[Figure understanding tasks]
= = =

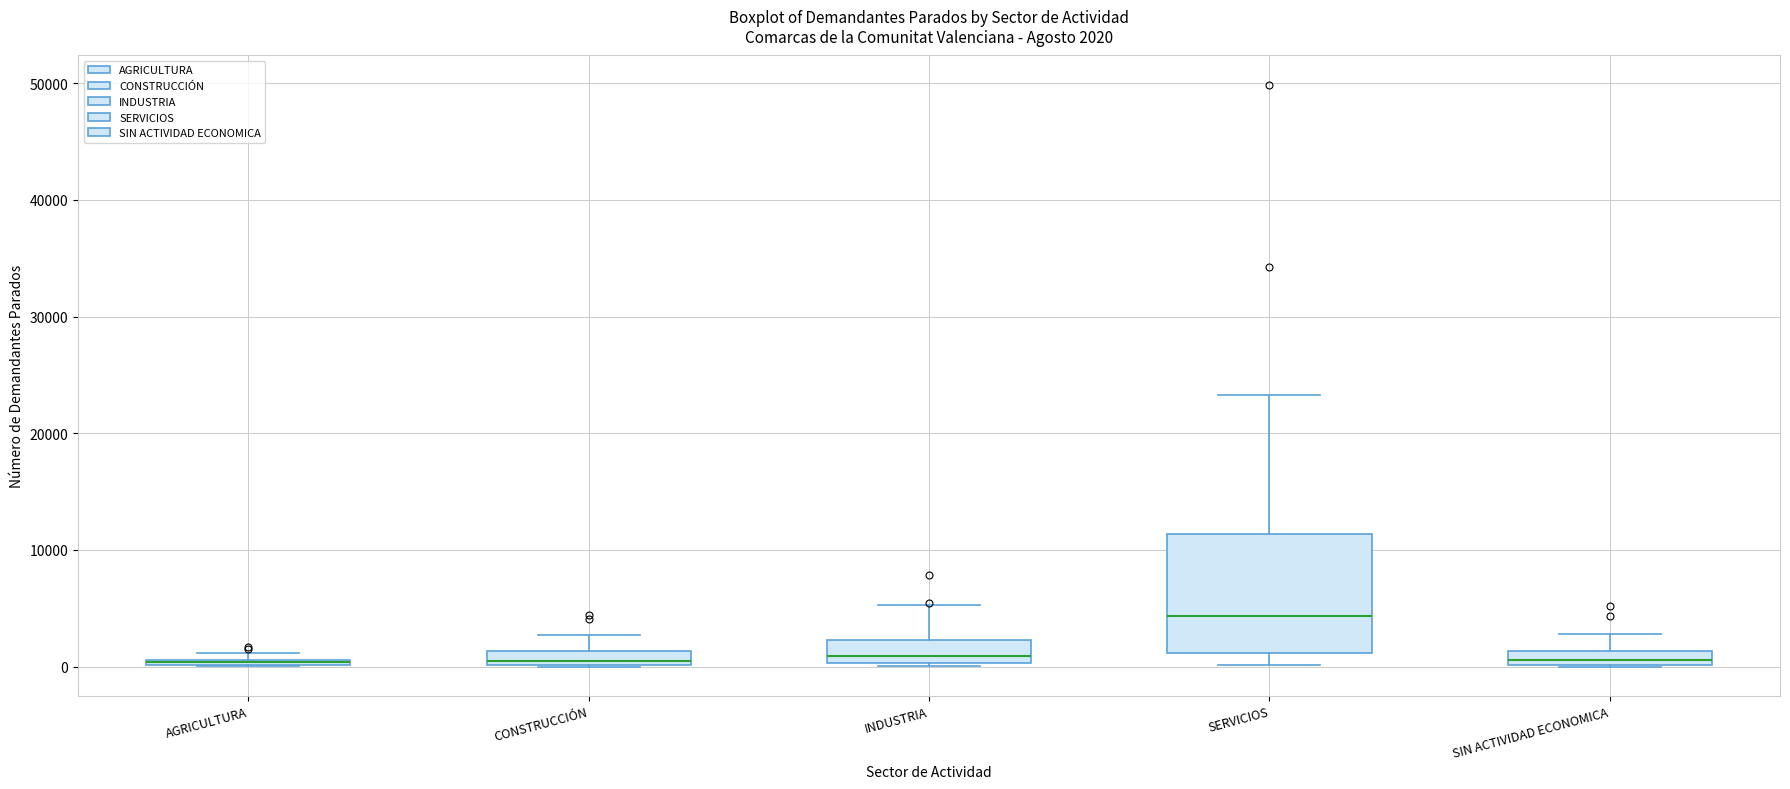

Comparing the boxes themselves (not the whiskers), which one is the tallest?

SERVICIOS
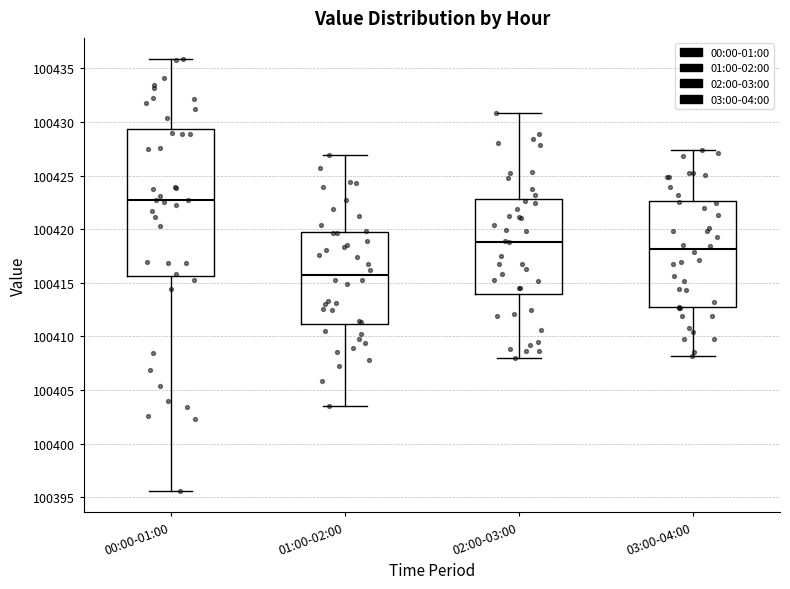

Which box is the tallest, from its lower edge to its upper edge?

00:00-01:00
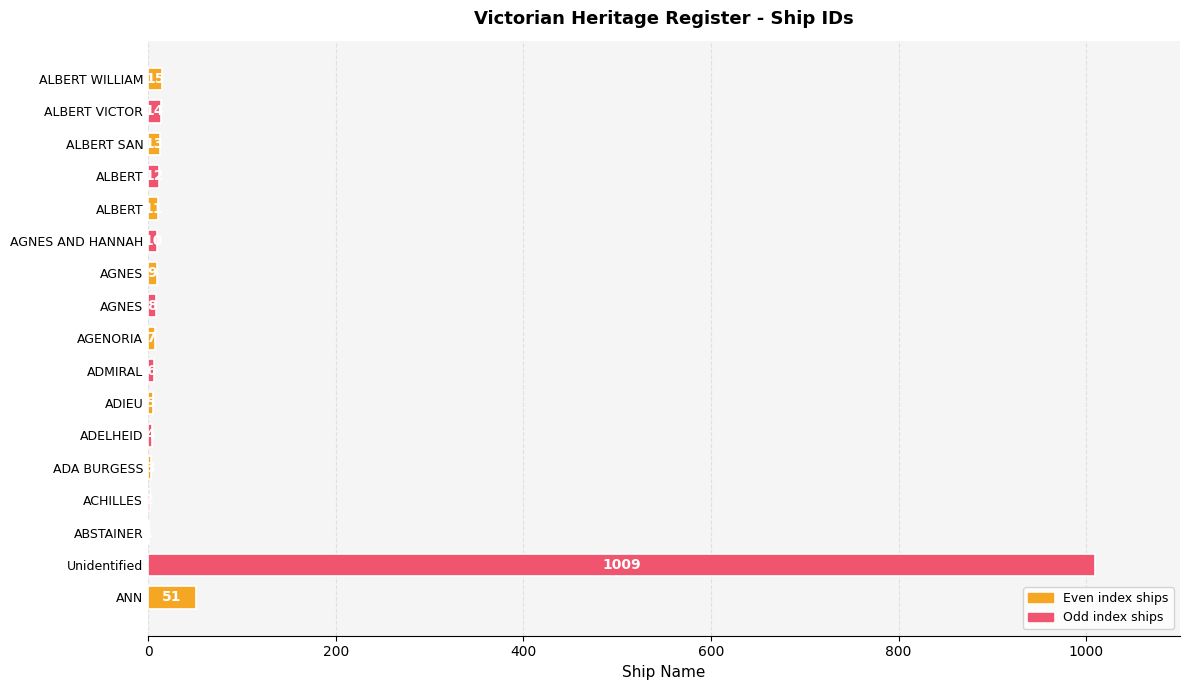

What is the difference between the maximum and second lowest values?

1007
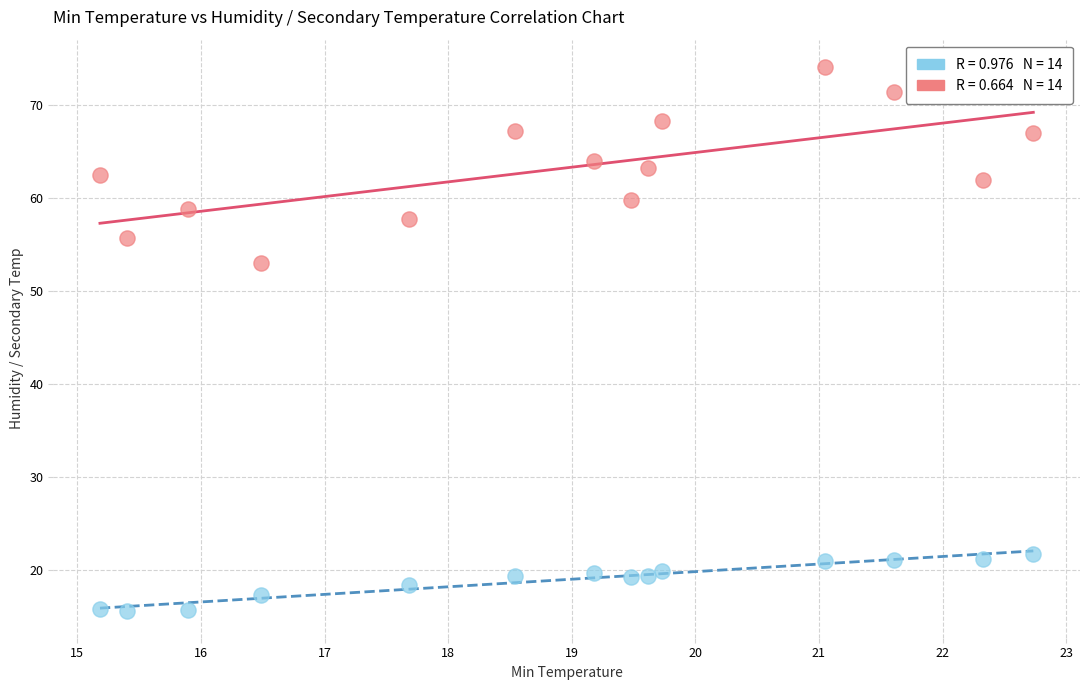

Across all series, what Y value is closest to 44?

53.0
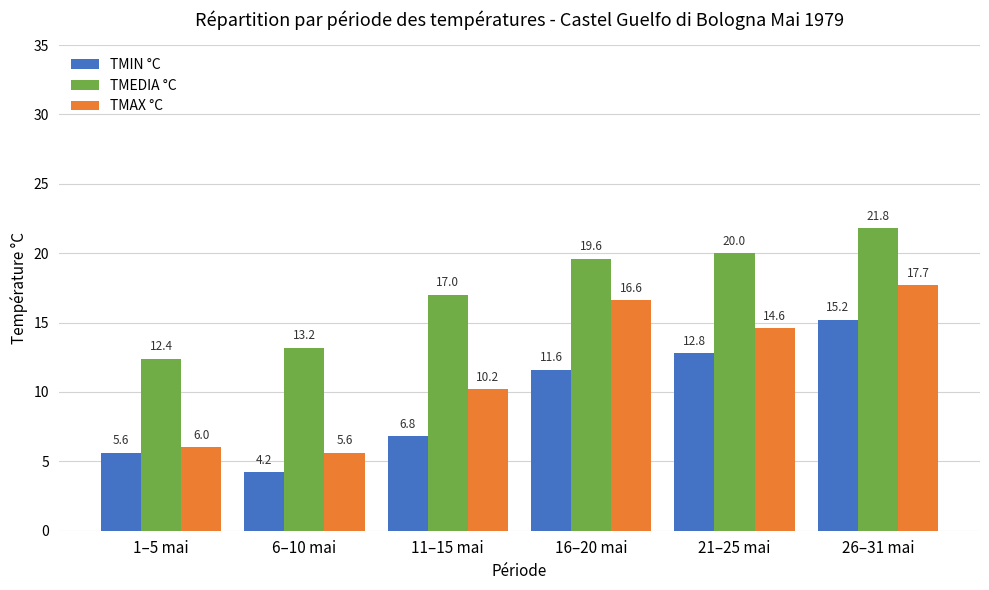

Rank the series at 26–31 mai from highest to lowest value.

TMEDIA °C, TMAX °C, TMIN °C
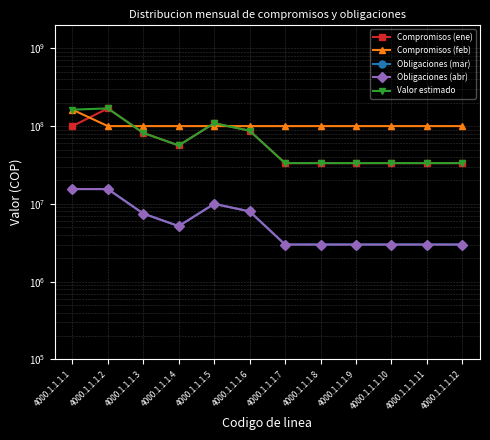

Is this an area chart (filled region under the line)?

No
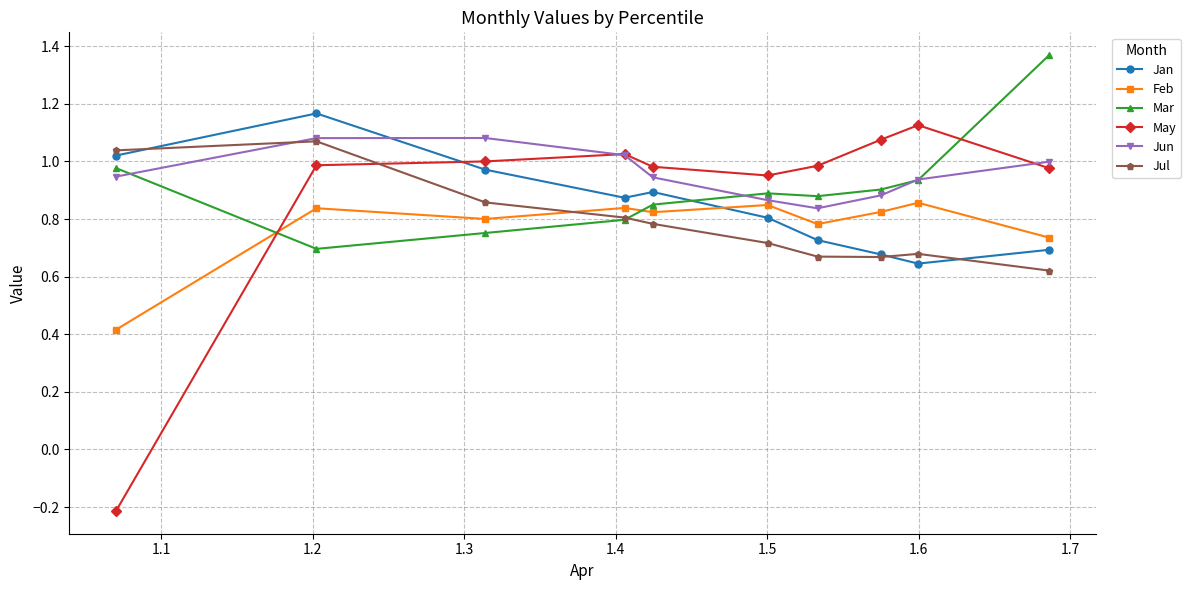

True or false: Feb has more than 1 points higher than both neighbors.

True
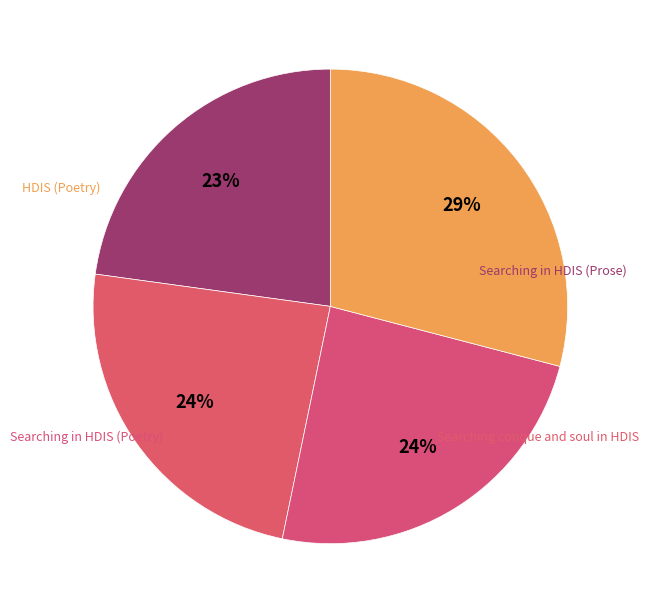

Does Searching in HDIS (Prose) represent more than half of the total?

No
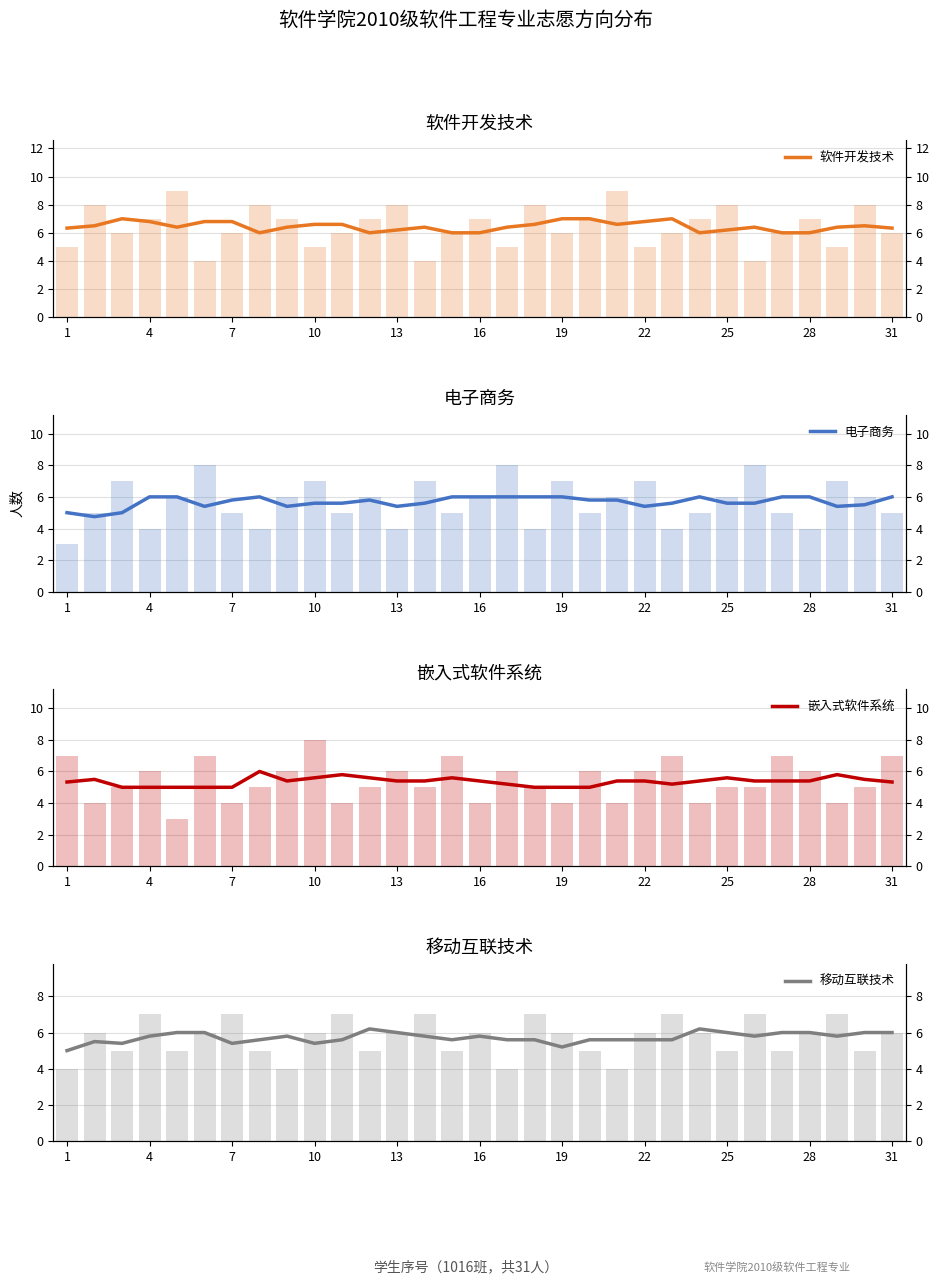

What is the difference between the highest and lowest values at 13?

0.8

= = =

Gather each line of the records that contains the string "series", and copy those lines. Letter case matters.

Across all series, what Y value is closest to 44?
Rank the series at 26–31 mai from highest to lowest value.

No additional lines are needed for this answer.